Orton DIL2010C Low-Temperature Dilatometer
| Brand | Orton |
|---|---|
| Origin | USA |
| Model | DIL2010C |
| Temperature Range | –170 °C to 500 °C (or RT to 1000 °C with standard configuration) |
| Max Sample Size | 50 mm length × 10 mm diameter |
| Furnace Type | Split-tube (clamshell) quartz tube furnace |
| Sample Holder & Pushrod | Fused silica |
| Thermocouple | Type N (sample & control) |
| Heating Rate | 1–30 °C/min |
| LVDT Linear Range | ±2.54 mm |
| LVDT Resolution | 0.02 µm |
| Contact Force | Adjustable |
| Cryogenic Assembly | Stainless-steel cold stage with vertical transfer tube, Dewar reservoir mounted above furnace |
| Ambient Protection | Acrylic enclosure with dry inert gas purge |
| Compliance | ASTM E228, ISO 11359-1/-2, USP <631>, GLP-ready data logging |
Overview
The Orton DIL2010C Low-Temperature Dilatometer is a dual-range, benchtop thermal dilatometer engineered for high-precision measurement of linear dimensional changes in solid materials as a function of temperature. It operates on the principle of contact-based pushrod dilatometry: a fused silica pushrod transmits minute axial displacements from the expanding or contracting sample to a high-resolution linear variable differential transformer (LVDT), whose output is calibrated against traceable temperature references. The instrument uniquely integrates cryogenic capability—down to –170 °C via liquid nitrogen cooling through a vertically oriented stainless-steel transfer line—while retaining full functionality as a high-temperature dilatometer up to 1000 °C upon removal of the low-temperature module. This modular architecture eliminates the need for separate instruments for cryogenic and elevated-temperature characterization, reducing footprint, calibration overhead, and inter-system variability. The system conforms to fundamental thermomechanical testing standards including ASTM E228 (linear thermal expansion of solids), ISO 11359-1 (general principles) and ISO 11359-2 (determination of coefficient of linear thermal expansion), supporting regulatory submissions and interlaboratory comparability.
Key Features
- Modular dual-range operation: seamless transition between cryogenic (–170 °C to 500 °C) and high-temperature (RT to 1000 °C) modes via hardware reconfiguration
- Fused silica sample holder and pushrod assembly ensuring chemical inertness, dimensional stability, and minimal thermal drift across the full operating range
- Adjustable mechanical contact force mechanism enabling optimization for brittle ceramics, soft polymers, or sintered composites without sample damage
- High-fidelity LVDT sensor with ±2.54 mm linear range and 0.02 µm resolution—capable of resolving sub-nanometer-scale expansions during glass transition or α-β quartz inversion
- Cryogenic subsystem featuring a vertically aligned stainless-steel cold stage, insulated transfer tube, and integrated Dewar reservoir; sample remains dry and non-immersed during cooling
- Acrylic environmental enclosure with continuous dry inert gas (N₂ or Ar) purge to prevent frost formation on LVDT electronics and optical path integrity
- Clamshell-type split-tube furnace design enabling rapid sample loading/unloading and uniform radial heating profiles per ASTM E228 requirements
Sample Compatibility & Compliance
The DIL2010C accommodates cylindrical specimens up to 50 mm in length and 10 mm in diameter, suitable for dense ceramics, optical glasses, metallic alloys, cementitious binders, mineral aggregates, and semi-crystalline polymers.
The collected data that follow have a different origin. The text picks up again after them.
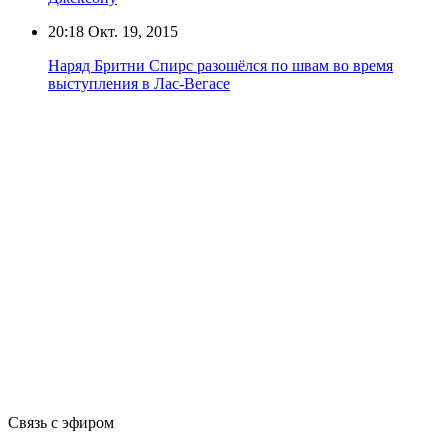
20:18
Окт. 19, 2015
Наряд Бритни Спирс разошёлся по швам во время
выступления в Лас-Вегасе
Связь с эфиром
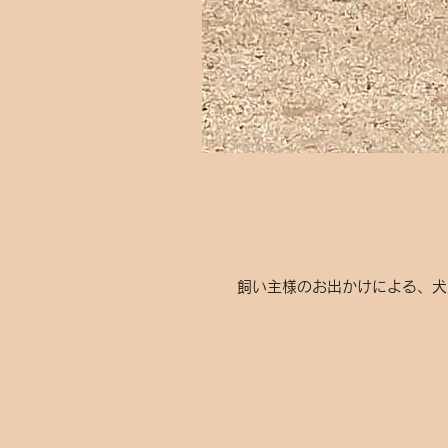
​​飼い主様のお出かけによる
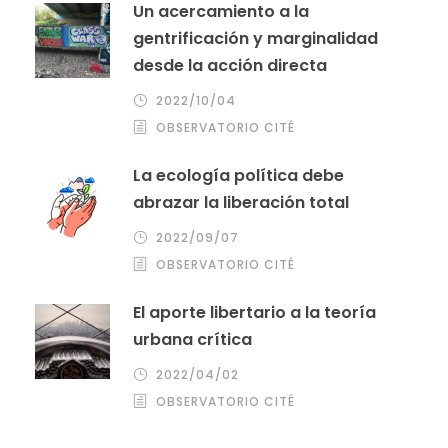
Un acercamiento a la
gentrificación y marginalidad
desde la acción directa
2022/10/04
OBSERVATORIO CITÉ
La ecología política debe
abrazar la liberación total
2022/09/07
OBSERVATORIO CITÉ
El aporte libertario a la teoría
urbana crítica
2022/04/02
OBSERVATORIO CITÉ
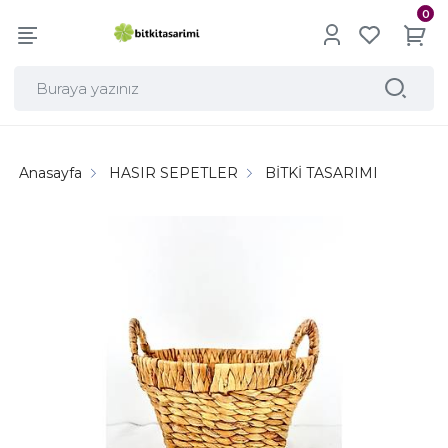
0
Anasayfa
HASIR SEPETLER
BİTKİ TASARIMI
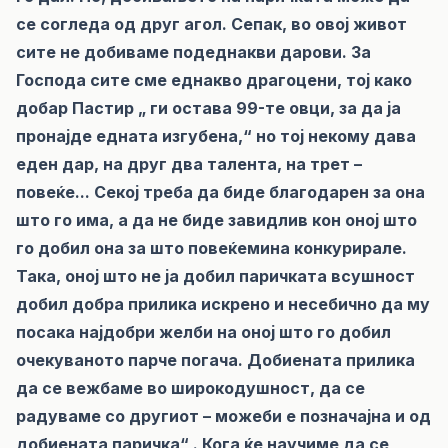
се согледа од друг агол. Сепак, во овој живот
сите не добиваме подеднакви дарови. За
Господа сите сме еднакво драгоцени, тој како
добар Пастир „ ги остава 99-те овци, за да ја
пронајде едната изгубена,“ но тој некому дава
еден дар, на друг два талента, на трет –
повеќе... Секој треба да биде благодарен за она
што го има, а да не биде завидлив кон оној што
го добил она за што повеќемина конкурирале.
Така, оној што не ја добил паричката всушност
добил добра прилика искрено и несебично да му
посака најдобри желби на оној што го добил
очекуваното парче погача. Добиената прилика
да се вежбаме во широкодушност, да се
радуваме со другиот – можеби е позначајна и од
добиената паричка“ . Кога ќе научиме да се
Its fused silica fixture set ensures compatibility with aggressive alkaline or fluoride-containing systems where alumina or metal fixtures would degrade. All thermal protocols—including ramp-hold-cool cycles—are fully programmable and auditable. Data acquisition meets GLP and GMP documentation requirements: time-stamped raw displacement/temperature records, operator ID logging, and electronic signature support are embedded in Orton’s proprietary software. The system supports 21 CFR Part 11 compliance when deployed with validated IT infrastructure, including audit trails for method changes, calibration events, and result modifications.
Software & Data Management
Orton’s DilNet™ software provides a deterministic, ISO/IEC 17025-aligned analysis environment. It delivers automated calculation of coefficient of linear expansion (CTE) over user-defined intervals, first-derivative dL/dT plots for inflection point identification (e.g., Tg, softening point, quartz inversion at ~573 °C), and comparative overlay of up to eight curves with statistical deviation mapping. Export formats include CSV, XML, and PDF reports compliant with internal QA templates. Raw data files are stored in HDF5 format—self-describing, versioned, and machine-readable—ensuring long-term archival integrity. Calibration routines include multi-point LVDT offset correction, furnace temperature uniformity mapping, and pushrod thermal expansion compensation using certified reference materials (e.g., SRM 735a fused quartz).
Applications
- Quantification of CTE mismatch in ceramic-metal seals for vacuum feedthroughs and hermetic packaging
- Characterization of low-expansion glass-ceramics used in telescope mirror substrates and semiconductor lithography stages
- Thermal stability assessment of polymer matrix composites in aerospace structural components
- Detection of phase transitions in shape-memory alloys and ferroelectric ceramics via discontinuities in dL/dT
- Quality control of refractory linings in metallurgical furnaces using repeat-run reproducibility (±0.004 PLC)
- Hydration kinetics modeling in Portland cement systems through early-age expansion monitoring under controlled humidity
FAQ
How is sample temperature measured during cryogenic operation?
Type N thermocouples are embedded in both the sample and furnace wall, with cold-junction compensation performed digitally. A second thermocouple monitors the stainless-steel cold stage surface to validate thermal equilibration prior to data acquisition.
Can the instrument measure volumetric expansion directly?
No—it measures uniaxial linear expansion. Volumetric expansion is derived assuming isotropic behavior (β ≈ 3α), which is valid for polycrystalline ceramics and glasses but requires validation for anisotropic single crystals or fiber-reinforced composites.
What maintenance is required for the LVDT under repeated thermal cycling?
The LVDT is sealed and isolated from thermal gradients by the acrylic enclosure and inert gas purge. Annual verification using a NIST-traceable micrometer standard is recommended; no field recalibration is necessary under normal use.
Is ASTM E228 compliance verified out-of-the-box?
Yes—the system ships with a certificate of conformance referencing calibration against NIST SRM 735a and interlaboratory round-robin data demonstrating repeatability within ±0.2% of certified CTE values across –50 °C to 300 °C.